### INSTRUCTIONS FOR THE TASK
Would you return the listing exactly as written, apart from its pictures?

### INPUT DATA
---*---
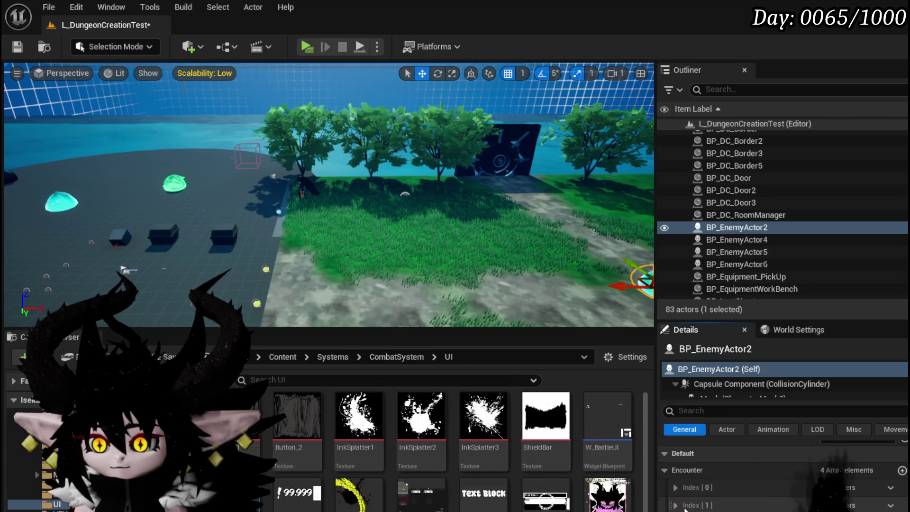
# Step: Add a fourth enemy to the fourth encounter and paste copied data in: Slime_FireElite, HP 150.0, Speed 75.0
pyautogui.scroll(-1, 677, 488)
pyautogui.scroll(-1, 677, 490)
---*---
### ANSWER TO THIS EXERCISE
# Step: Add a fourth enemy to the fourth encounter and paste copied data in: Slime_FireElite, HP 150.0, Speed 75.0
pyautogui.scroll(-1, 677, 488)
pyautogui.scroll(-1, 677, 490)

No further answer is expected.